COVID-19 hit the world’s economy from all possible angles. It did so by creating huge unemployment, forcing solid small businesses to close, disrupting the way people work, and threatening the very functionality of our societies.
Think of all the things you used to do before the pandemic and now. Think of the goods and services you spent your income on before the pandemic and now. Finally, think of how much you traveled before and now. That all changed and will likely remain like this for a while.
However, beyond this doom and gloom, a ray of hope comes from an unexpected place. Humankind is fighting back on all fronts – from finding a cure and promoting social distancing to stop the spreading of the disease to adjusting to the new economic reality.
An encouraging sign comes from the private sector. Business creation in the third quarter of the year exceeded all expectations. Not only in the United Kingdom, but also in France and, likely, in other parts of the world.
U.K. New Businesses Number on the Rise
The third quarter of the year brought something interesting – the number of new businesses registered in the United Kingdom exceeded the one in the same period of last year. This is interesting because the dynamism in the industry was declining continuously in the last two decades ending 2019. By dynamism, we talk about the difference between business closures and new openings.
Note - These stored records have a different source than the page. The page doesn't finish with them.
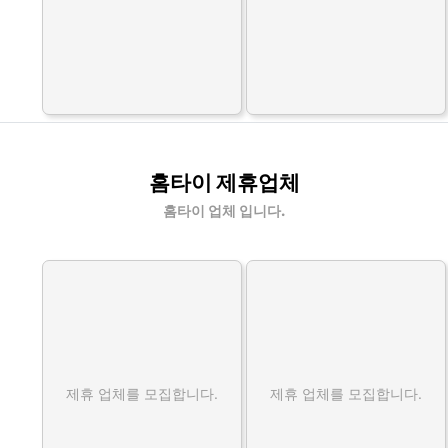
홈타이 제휴업체
홈타이 업체 입니다.
제휴 업체를 모집합니다.
제휴 업체를 모집합니다.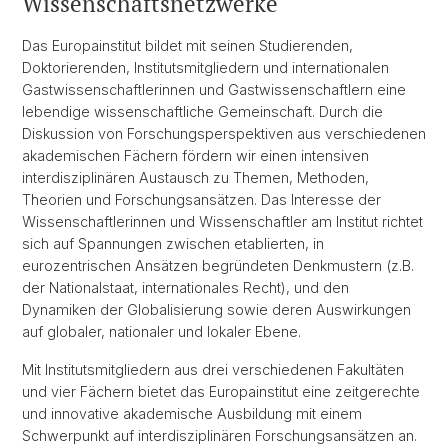
Wissenschaftsnetzwerke
Das Europainstitut bildet mit seinen Studierenden,
Doktorierenden, Institutsmitgliedern und internationalen
Gastwissenschaftlerinnen und Gastwissenschaftlern eine
lebendige wissenschaftliche Gemeinschaft. Durch die
Diskussion von Forschungsperspektiven aus verschiedenen
akademischen Fächern fördern wir einen intensiven
interdisziplinären Austausch zu Themen, Methoden,
Theorien und Forschungsansätzen. Das Interesse der
Wissenschaftlerinnen und Wissenschaftler am Institut richtet
sich auf Spannungen zwischen etablierten, in
eurozentrischen Ansätzen begründeten Denkmustern (z.B.
der Nationalstaat, internationales Recht), und den
Dynamiken der Globalisierung sowie deren Auswirkungen
auf globaler, nationaler und lokaler Ebene.
Mit Institutsmitgliedern aus drei verschiedenen Fakultäten
und vier Fächern bietet das Europainstitut eine zeitgerechte
und innovative akademische Ausbildung mit einem
Schwerpunkt auf interdisziplinären Forschungsansätzen an.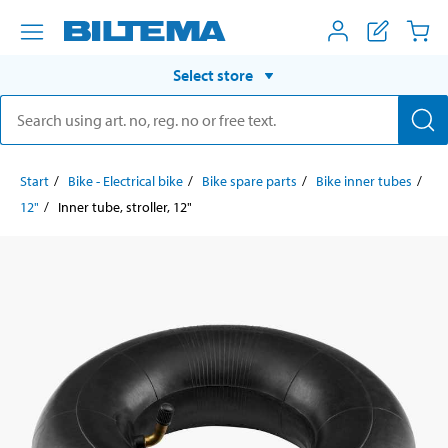
Select store
Start
Bike - Electrical bike
Bike spare parts
Bike inner tubes
12"
Inner tube, stroller, 12"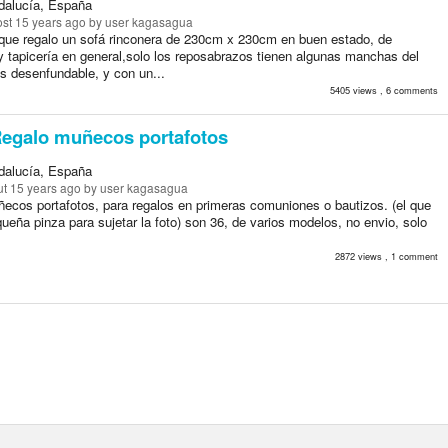
ndalucía, España
st 15 years ago
by user kagasagua
que regalo un sofá rinconera de 230cm x 230cm en buen estado, de
y tapicería en general,solo los reposabrazos tienen algunas manchas del
s desenfundable, y con un...
5405 views , 6 comments
egalo muñecos portafotos
ndalucía, España
t 15 years ago
by user kagasagua
ecos portafotos, para regalos en primeras comuniones o bautizos. (el que
queña pinza para sujetar la foto) son 36, de varios modelos, no envio, solo
2872 views , 1 comment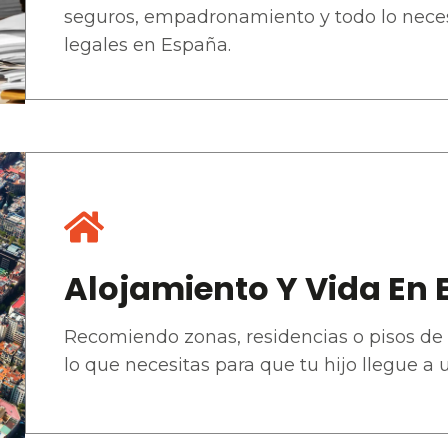
seguros, empadronamiento y todo lo necesa
legales en España.
Alojamiento Y Vida En
Recomiendo zonas, residencias o pisos de 
lo que necesitas para que tu hijo llegue a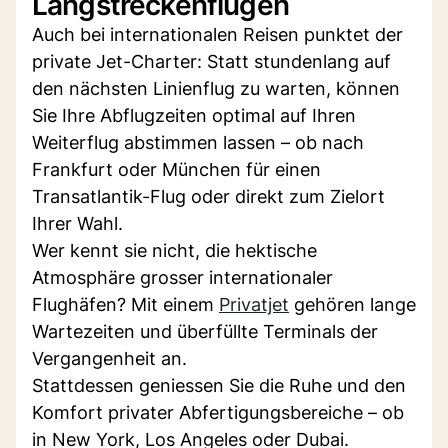
Langstreckenflügen
Auch bei internationalen Reisen punktet der
private Jet-Charter: Statt stundenlang auf
den nächsten Linienflug zu warten, können
Sie Ihre Abflugzeiten optimal auf Ihren
Weiterflug abstimmen lassen – ob nach
Frankfurt oder München für einen
Transatlantik-Flug oder direkt zum Zielort
Ihrer Wahl.
Wer kennt sie nicht, die hektische
Atmosphäre grosser internationaler
Flughäfen? Mit einem
Privatjet
gehören lange
Wartezeiten und überfüllte Terminals der
Vergangenheit an.
Stattdessen geniessen Sie die Ruhe und den
Komfort privater Abfertigungsbereiche – ob
in New York, Los Angeles oder Dubai.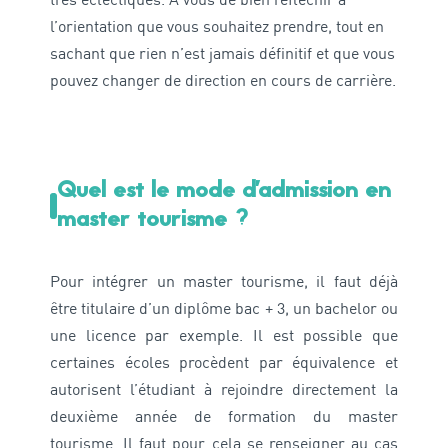
très éclectiques. À vous de bien réfléchir à
l’orientation que vous souhaitez prendre, tout en
sachant que rien n’est jamais définitif et que vous
pouvez changer de direction en cours de carrière.
Quel est le mode d'admission en
master tourisme ?
Pour intégrer un master tourisme, il faut déjà
être titulaire d’un diplôme bac + 3, un bachelor ou
une licence par exemple. Il est possible que
certaines écoles procèdent par équivalence et
autorisent l’étudiant à rejoindre directement la
deuxième année de formation du master
tourisme. Il faut pour cela se renseigner au cas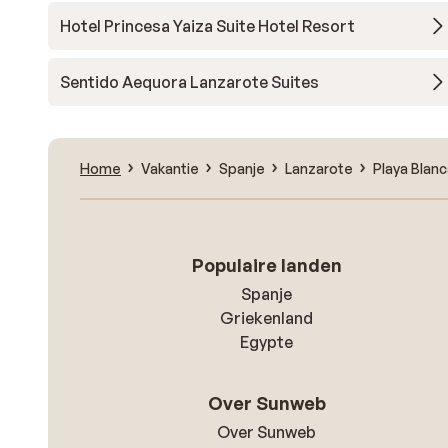
Hotel Princesa Yaiza Suite Hotel Resort
Sentido Aequora Lanzarote Suites
Home
Vakantie
Spanje
Lanzarote
Playa Blan
Populaire landen
Spanje
Griekenland
Egypte
Over Sunweb
Over Sunweb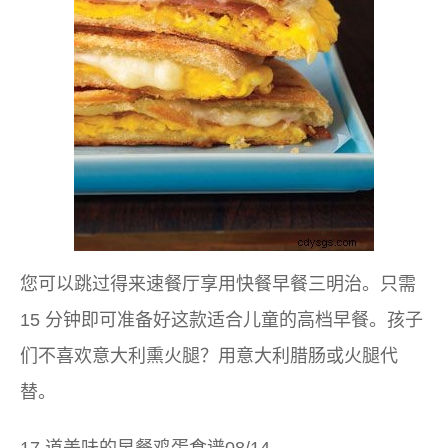
您可以跳过得来速餐厅享用快餐早餐三明治。只需
15 分钟即可准备好这款适合儿童的高档早餐。孩子
们不喜欢意大利熏火腿？用意大利腊肠或火腿代
替。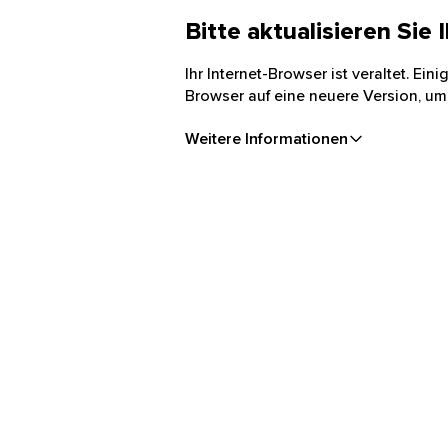
Bitte aktualisieren Sie
Ihr Internet-Browser ist veraltet. Ei
Browser auf eine neuere Version, um
Weitere Informationen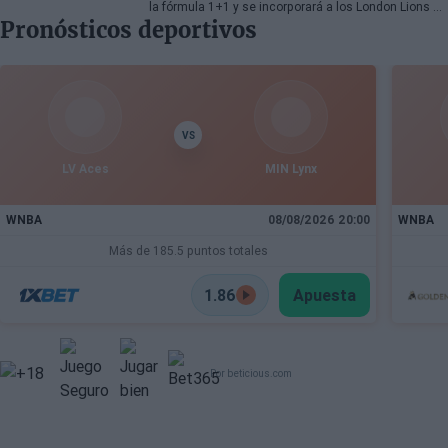
la fórmula 1+1 y se incorporará a los London Lions en
Pronósticos deportivos
calidad de cedido durante la temporada 2026/27. El
base estadounidense continúa su proceso de
recuperación tras las lesiones sufridas en los
últimos meses.
VS
LV Aces
MIN Lynx
WNBA
08/08/2026 20:00
WNBA
Más de 185.5 puntos totales
1.86
Apuesta
Por beticious.com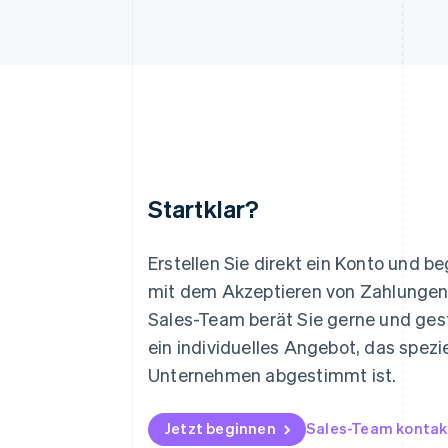
Startklar?
Australien
English
Erstellen Sie direkt ein Konto und b
Belgien
mit dem Akzeptieren von Zahlungen
Nederlands
Français
Deutsch
English
Sales-Team berät Sie gerne und gest
Brasilien
Português
English
ein individuelles Angebot, das speziel
Bulgarien
Unternehmen abgestimmt ist.
English
Dänemark
English
Jetzt beginnen
Sales-Team kontak
Deutschland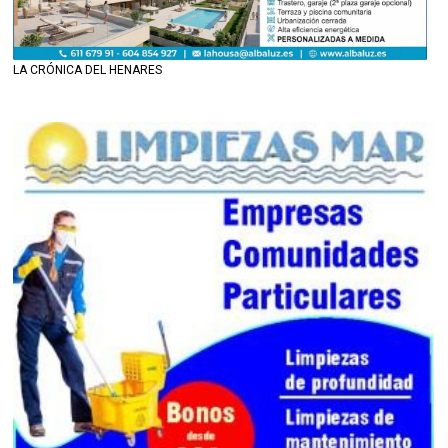
LA CRÓNICA DEL HENARES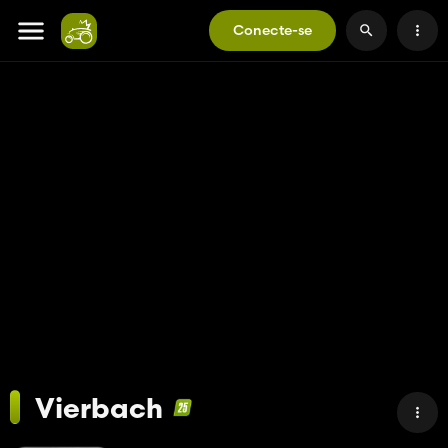
Conecte-se
Vierbach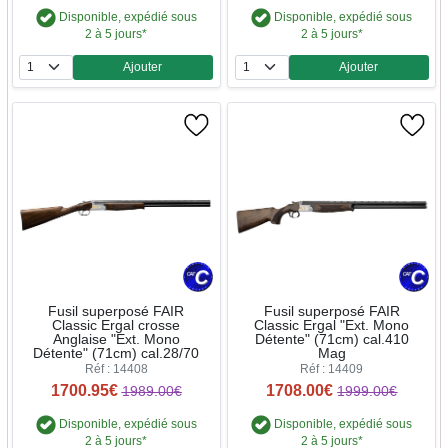
Disponible, expédié sous
Disponible, expédié sous
2 à 5 jours*
2 à 5 jours*
Ajouter
Ajouter
Quantité
Quantité
Fusil superposé FAIR
Fusil superposé FAIR
Classic Ergal crosse
Classic Ergal "Ext. Mono
Anglaise "Ext. Mono
Détente" (71cm) cal.410
Détente" (71cm) cal.28/70
Mag
Réf : 14408
Réf : 14409
1700.95€
1708.00€
1989.00€
1999.00€
Disponible, expédié sous
Disponible, expédié sous
2 à 5 jours*
2 à 5 jours*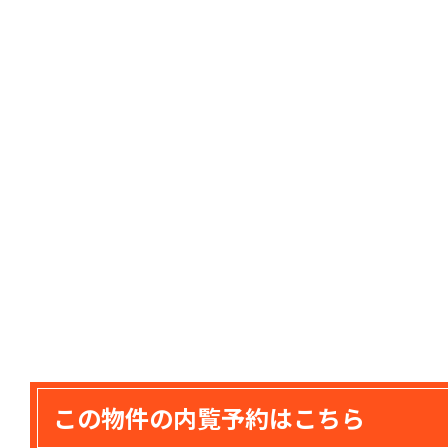
この物件の内覧予約はこちら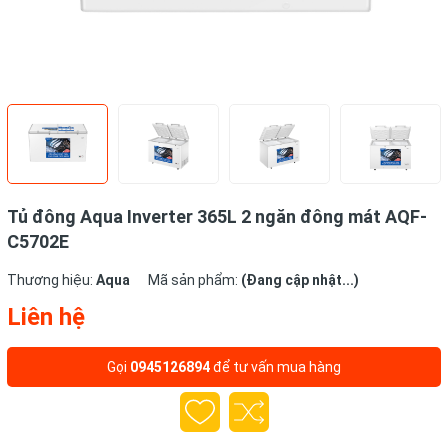
Tủ đông Aqua Inverter 365L 2 ngăn đông mát AQF-
C5702E
Thương hiệu:
Aqua
Mã sản phẩm:
(Đang cập nhật...)
Liên hệ
Gọi
0945126894
để tư vấn mua hàng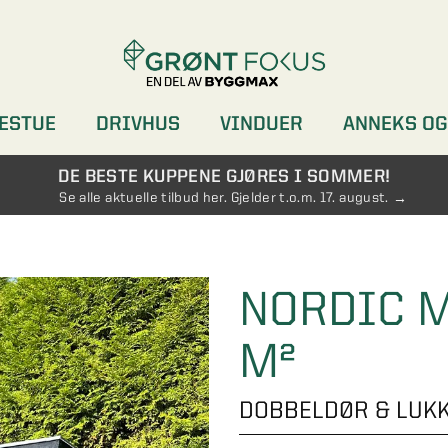
ESTUE
DRIVHUS
VINDUER
ANNEKS OG
DØRER
GARDEROBER
DE BESTE KUPPENE GJØRES I SOMMER!
Se alle aktuelle tilbud her. Gjelder t.o.m. 17. august.
NORDIC M
M²
DOBBELDØR & LUKK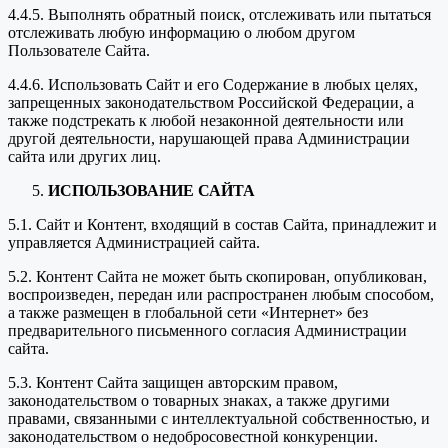
4.4.5. Выполнять обратный поиск, отслеживать или пытаться
отслеживать любую информацию о любом другом
Пользователе Сайта.
4.4.6. Использовать Сайт и его Содержание в любых целях,
запрещенных законодательством Российской Федерации, а
также подстрекать к любой незаконной деятельности или
другой деятельности, нарушающей права Администрации
сайта или других лиц.
ИСПОЛЬЗОВАНИЕ САЙТА
5.1. Сайт и Контент, входящий в состав Сайта, принадлежит и
управляется Администрацией сайта.
5.2. Контент Сайта не может быть скопирован, опубликован,
воспроизведен, передан или распространен любым способом,
а также размещен в глобальной сети «Интернет» без
предварительного письменного согласия Администрации
сайта.
5.3. Контент Сайта защищен авторским правом,
законодательством о товарных знаках, а также другими
правами, связанными с интеллектуальной собственностью, и
законодательством о недобросовестной конкуренции.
But now, with the coronavirus crisis, the dynamics changed. People start new businesses in sectors not hit by the coronavirus, taking advantage of easy money from the banks and advantageous conditions from the government.
Historic New Businesses Number in France
France just reported a record high of new businesses established in the third quarter of 2020. And this is not only about auto-entrepreneurs or one-man firms.
The sectors’ diversity also is interesting. Transportation and warehouse, trade, real estate are in the lead, while personal services, finance and construction follow closely.
Naturally, this is solid economic news. But one cannot stop wondering what drives the sudden interest in becoming an entrepreneur.
Definitely, monetary and fiscal policies help. If there was a time in recent history where credit was so cheap, it is today, which makes it improbable to find similar credit conditions in the future.
However what if the drive to entrepreneurship comes from a lost job? What if people simply lost their jobs and they must do something to make ends meet?
Regardless of the answers, this is more than welcomed news on the economic battle. It is terrific news!